Dataset excerpt:
►

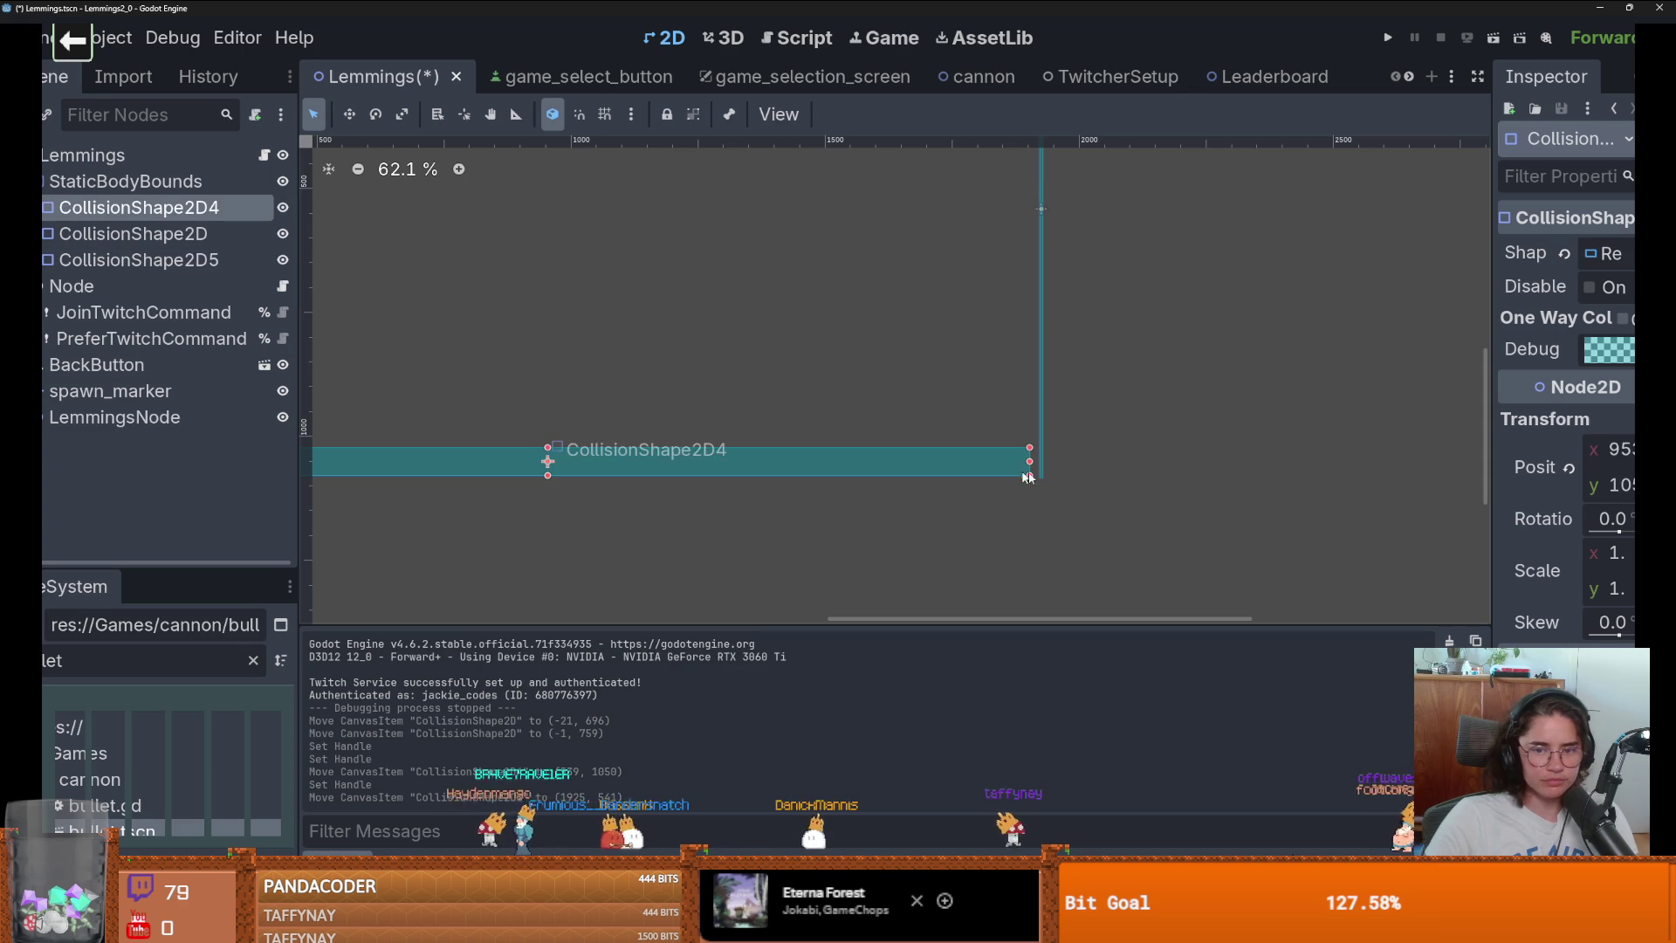
drag(1036, 467, 1040, 466)
key(ctrl+s)
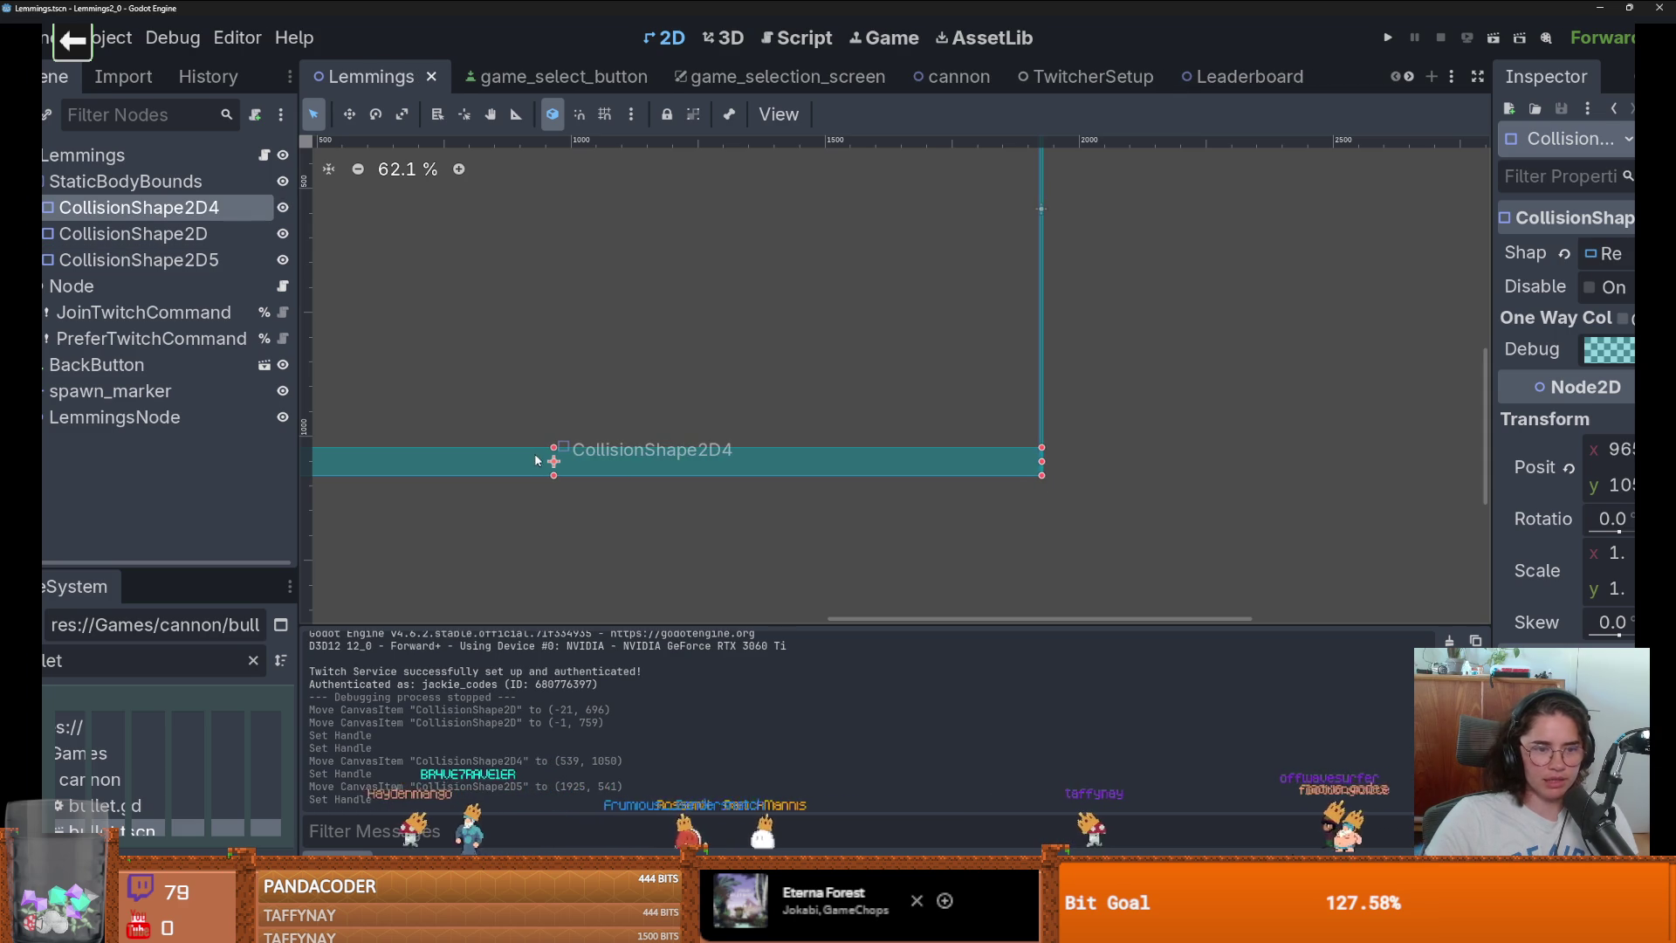
Inspect the JoinTwitchCommand and PreferTwitchCommand nodes.
scroll(553, 464, down, 3)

◄

Activity: Retype the listing exactly and drop the pictures.

Written answer:
drag(1036, 467, 1040, 466)
key(ctrl+s)
Inspect the JoinTwitchCommand and PreferTwitchCommand nodes.
scroll(553, 464, down, 3)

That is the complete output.